Comment 1 Tor Lillqvist 2009-12-01 14:20:16 UTC
Read this comment in gstdio.h:

/* Wrappers for C library functions that take pathname arguments. On
 * Unix, the pathname is a file name as it literally is in the file
 * system. On well-maintained systems with consistent users who know
 * what they are doing and no exchange of files with others this would
 * be a well-defined encoding, preferrably UTF-8. On Windows, the
 * pathname is always in UTF-8, even if that is not the on-disk
 * encoding, and not the encoding accepted by the C library or Win32
 * API.
 */

This should tell you that the reason why these wrappers exist is related to file names. There is no file name being passed to read(), write() or close().
Comment 2 Tor Lillqvist 2009-12-01 14:20:54 UTC
As for g_io_channel_new_from_fd(), that's what g_io_channel_unix_new() is.
Comment 3 pancake 2009-12-02 11:34:35 UTC
The problem is that read/write/.. are posix functions which are defined in unistd.h which is only on *nix systems, and if I have to build the same code on w32 I will have to make conditional compilation to include <io.h> or <unistd.h> depending on the system.

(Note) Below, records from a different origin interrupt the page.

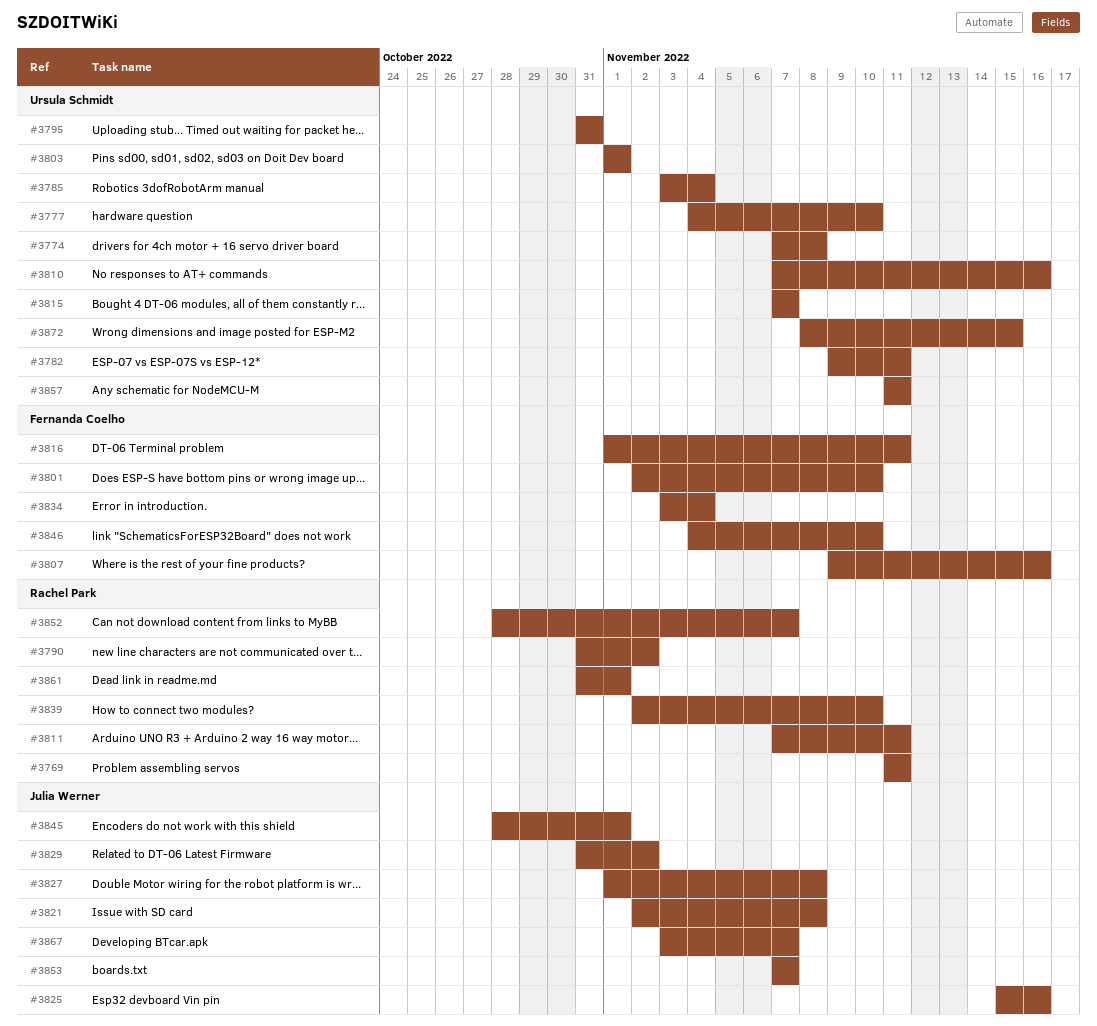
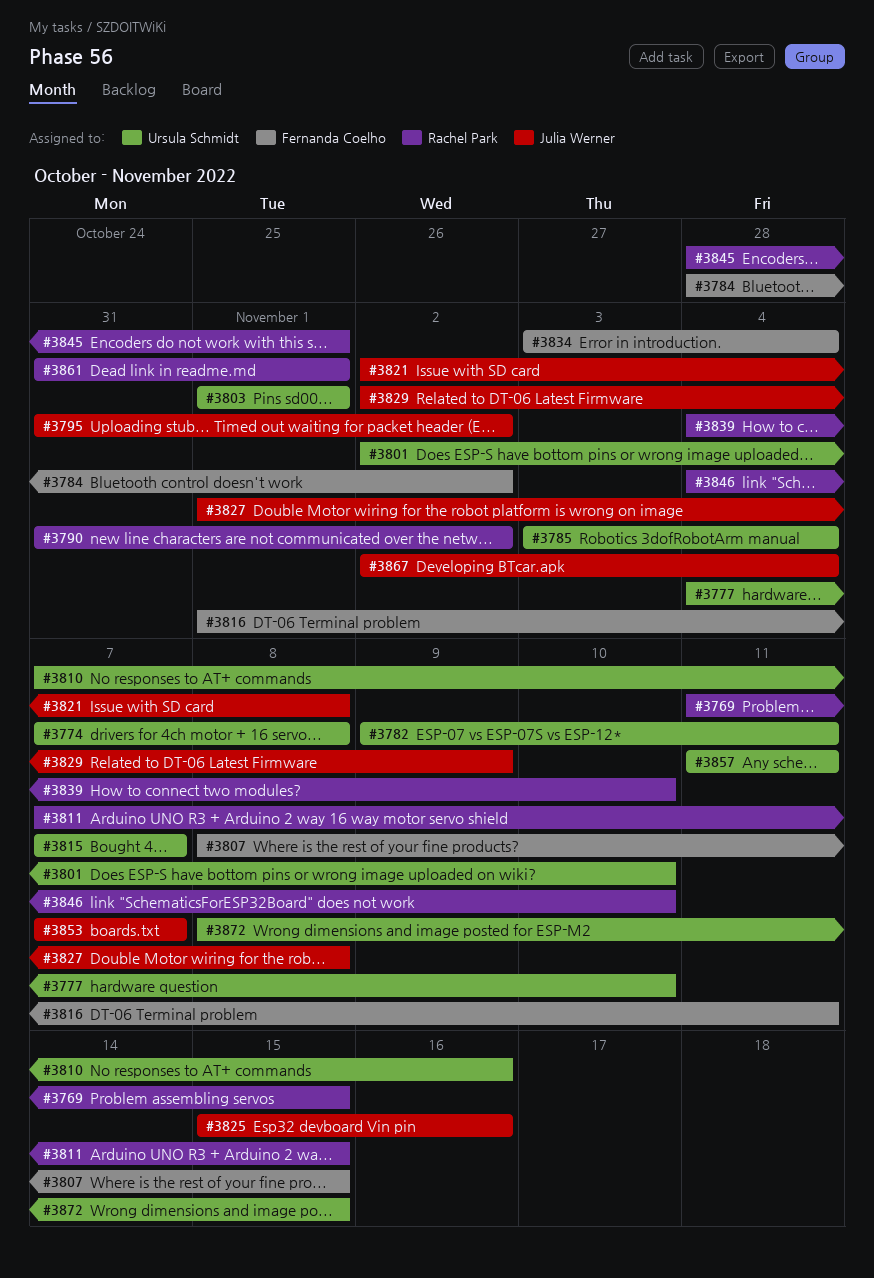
#3769, due: Nov 11 -> Nov 15
#3784: none -> present
#3795, owner: Ursula Schmidt -> Julia Werner
#3795, due: Oct 31 -> Nov 2
#3801, owner: Fernanda Coelho -> Ursula Schmidt
#3807, start: Nov 9 -> Nov 8
#3807, due: Nov 16 -> Nov 15
#3811, due: Nov 11 -> Nov 15
#3829, start: Oct 31 -> Nov 2
#3829, due: Nov 2 -> Nov 9
#3839, start: Nov 2 -> Nov 4
#3845, owner: Julia Werner -> Rachel Park
#3846, owner: Fernanda Coelho -> Rachel Park
#3852: present -> none
#3867, start: Nov 3 -> Nov 2
#3867, due: Nov 7 -> Nov 4

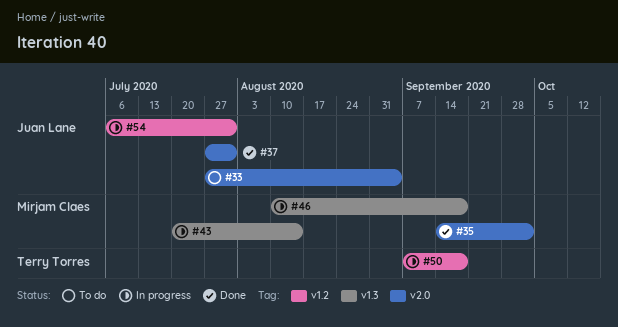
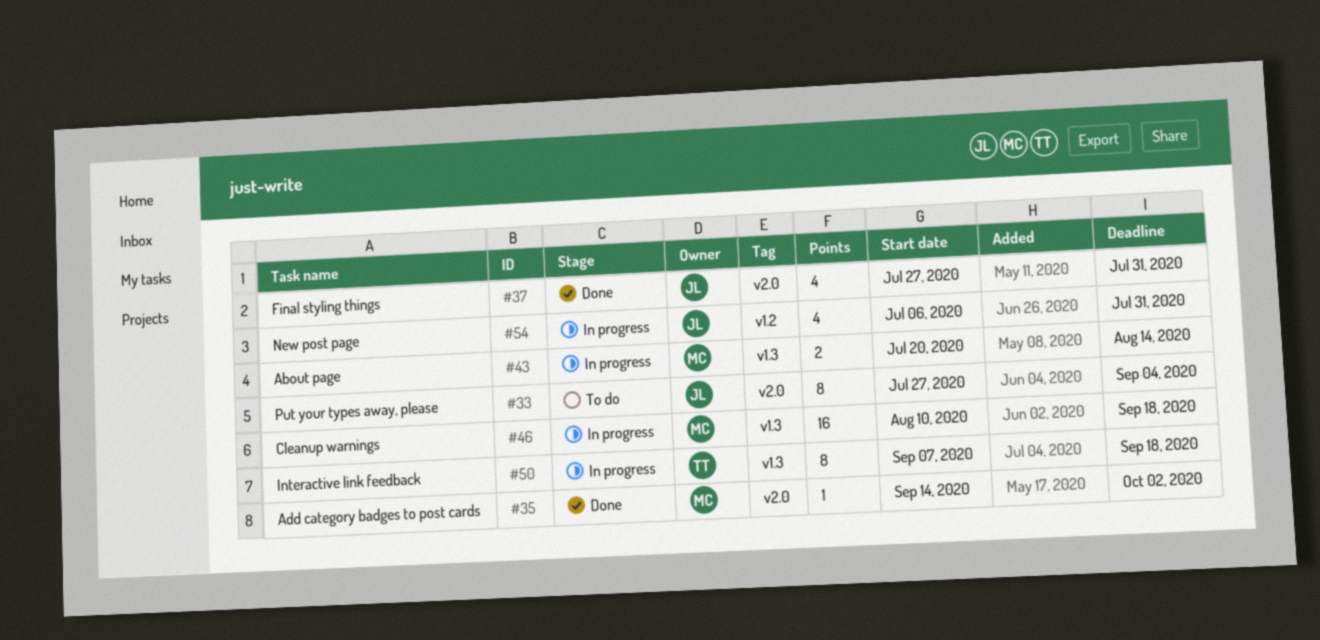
#50, label: v1.2 -> v1.3

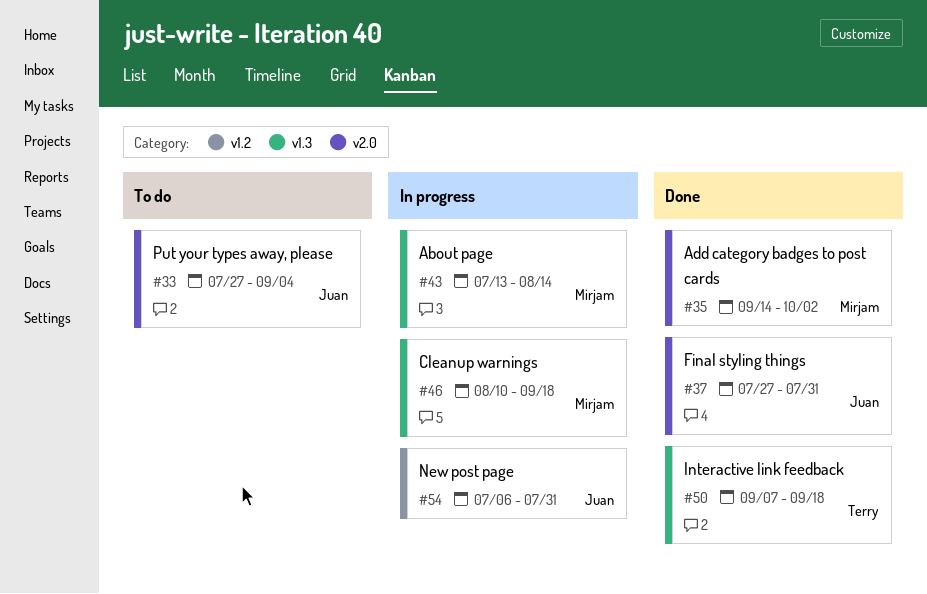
#43, start: Jul 20 -> Jul 13
#50, status: In progress -> Done

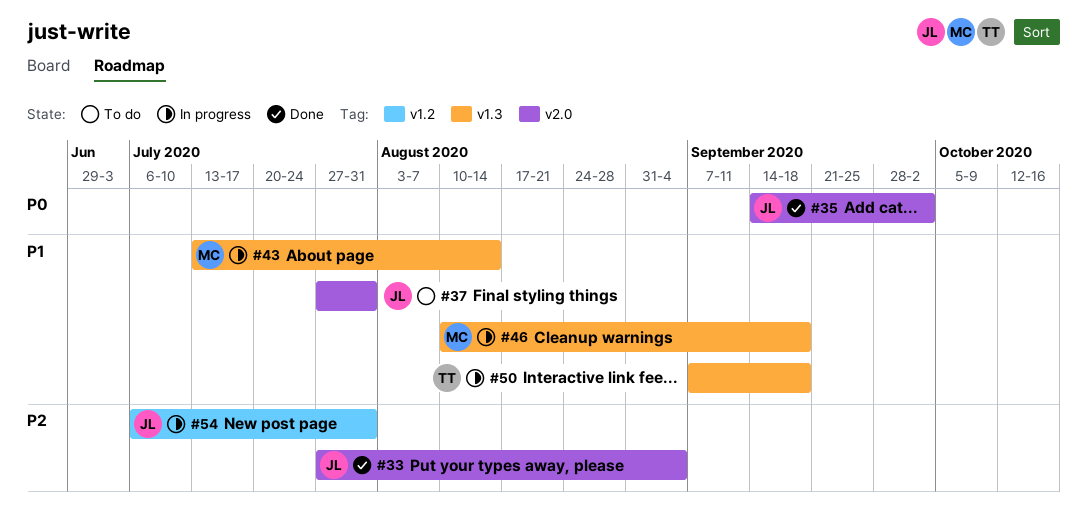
#33, status: To do -> Done
#35, owner: Mirjam -> Juan
#37, status: Done -> To do
#50, status: Done -> In progress

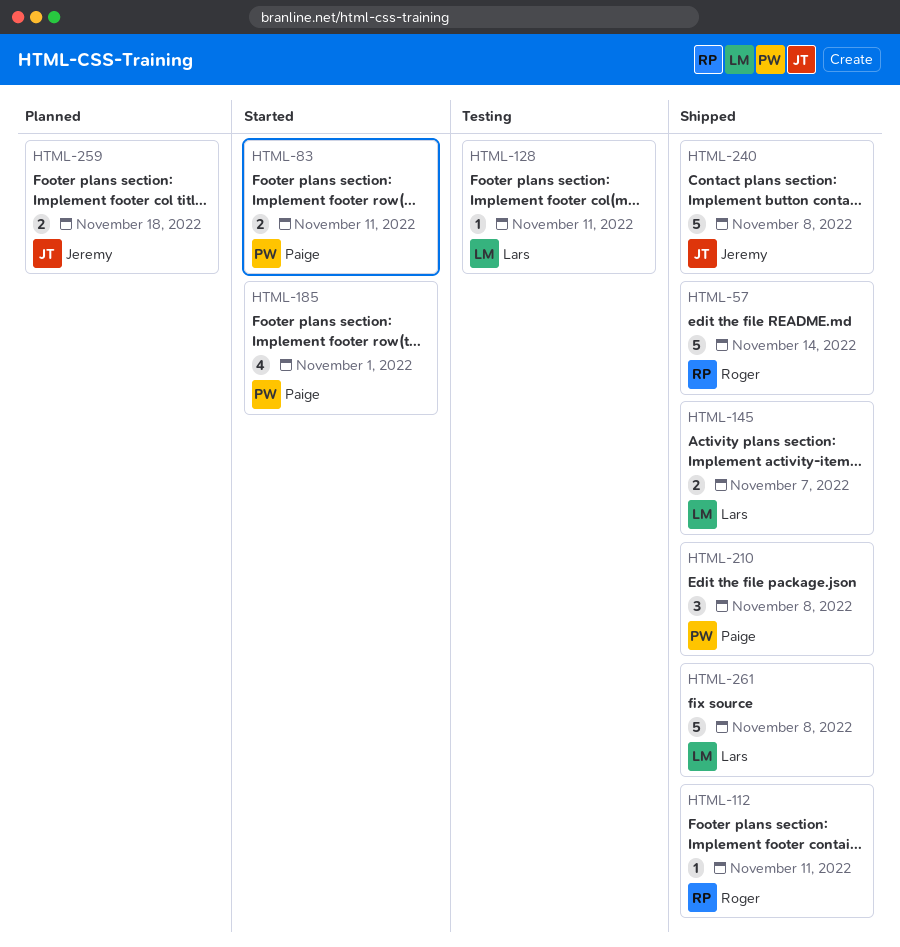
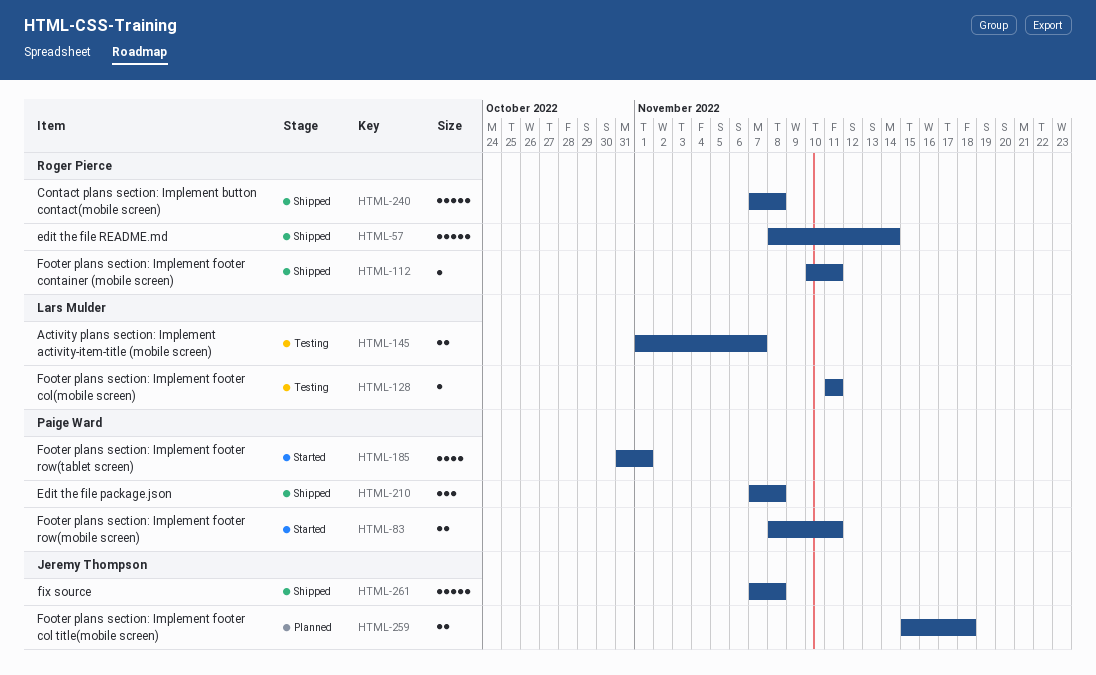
HTML-145, status: Shipped -> Testing
HTML-240, owner: Jeremy Thompson -> Roger Pierce
HTML-261, owner: Lars Mulder -> Jeremy Thompson

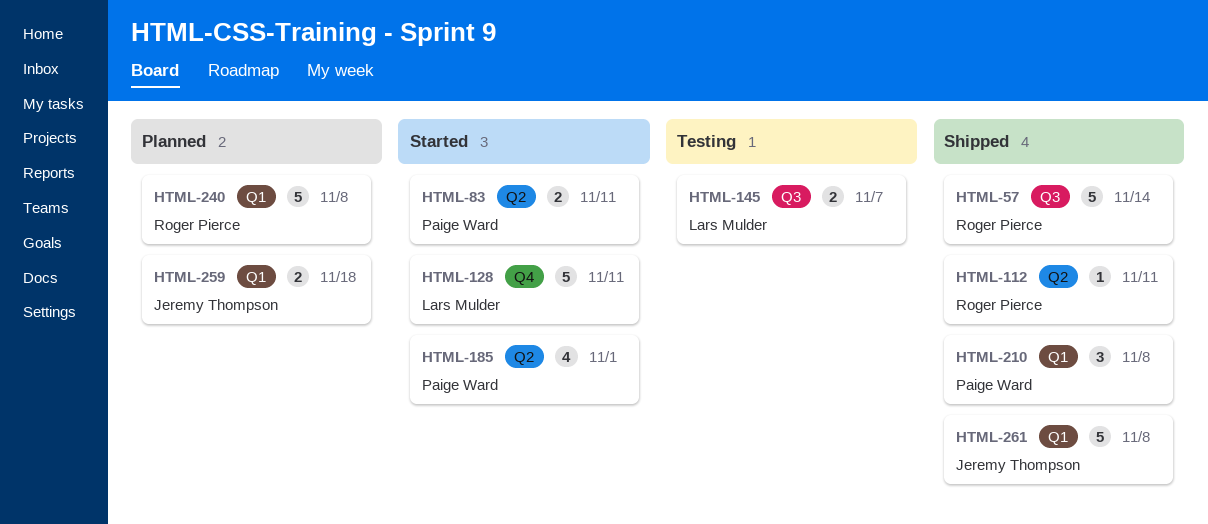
HTML-128, status: Testing -> Started
HTML-128, estimate: 1 -> 5
HTML-240, status: Shipped -> Planned

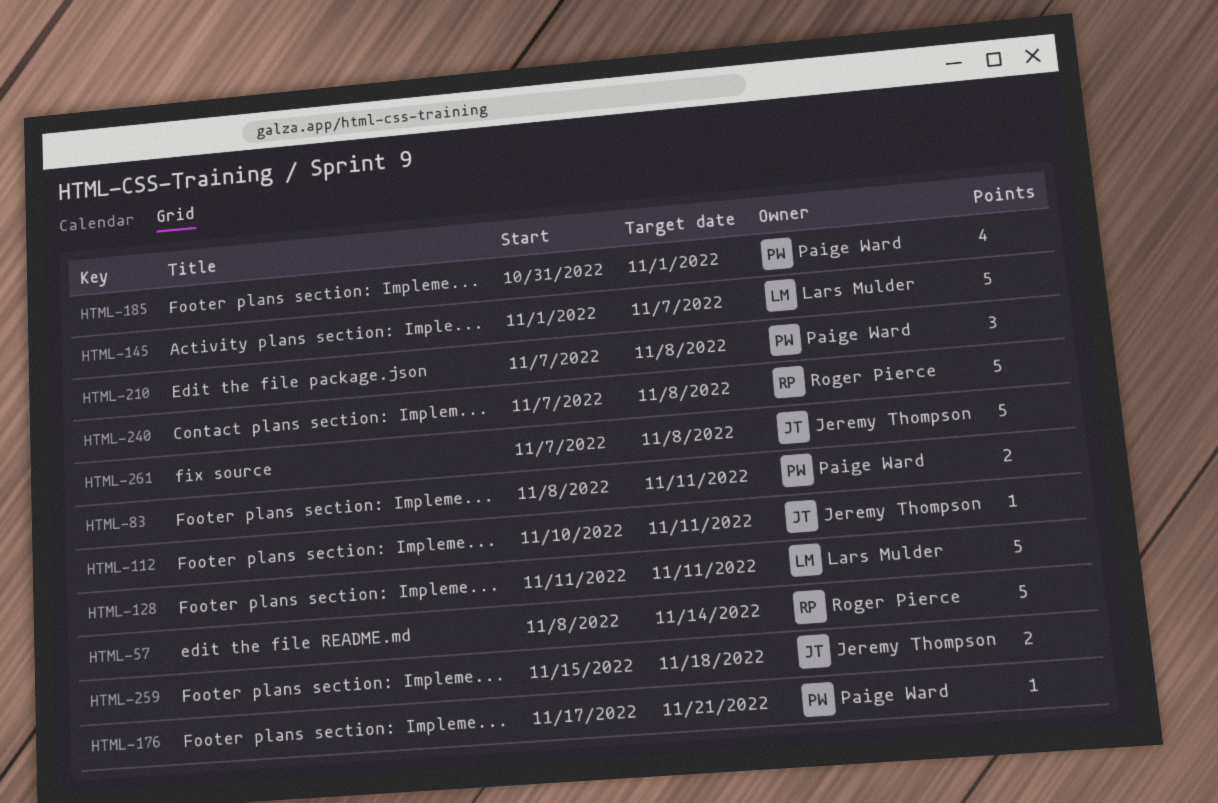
HTML-112, owner: Roger Pierce -> Jeremy Thompson
HTML-145, estimate: 2 -> 5
HTML-176: none -> present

If glib aims to abstract such situations, it would be good to have some

#ifdef G_OS_WIN32
#include <io.h>
#else
#include <unistd.h>
#endif

#define g_read read
#define g_write write
#define g_close close

This way the api gets consistent and the resulting code will work everywhere without conditional compilation.

In Vala, if you use the posix vapi, unistd.h is included, so it will not build on Windows. This takes sense, because Windows does not fully implements posix, and IMHO all this stuff should be managed by the GLIB API as an abstraction.

Thanks for the unix_new () tip
Comment 4 Tor Lillqvist 2009-12-02 12:28:02 UTC
> I will have to make conditional compilation to include <io.h> or <unistd.h>

And is that then such a huge burden?
Comment 5 pancake 2009-12-02 12:38:15 UTC
It is unnecessary, makes things more complex, more repeated code, etc..
Comment 6 Tor Lillqvist 2009-12-02 12:49:57 UTC
Well, by the same reasoning one might require that including <glib.h> should also for instance make <windows.h> get included on Windows if it makes <unistd.h> get included on Unix. Or make <winsock2.h> and <ws2tcpip.h> be included on Windows and the <netinet/in.h>, <sys/socket.h> etc litany on Unix. Etc. Clearly it is unnecessary and makes things more complex to have to conditionalize inclusions of these headers in GLib-using code, too, then?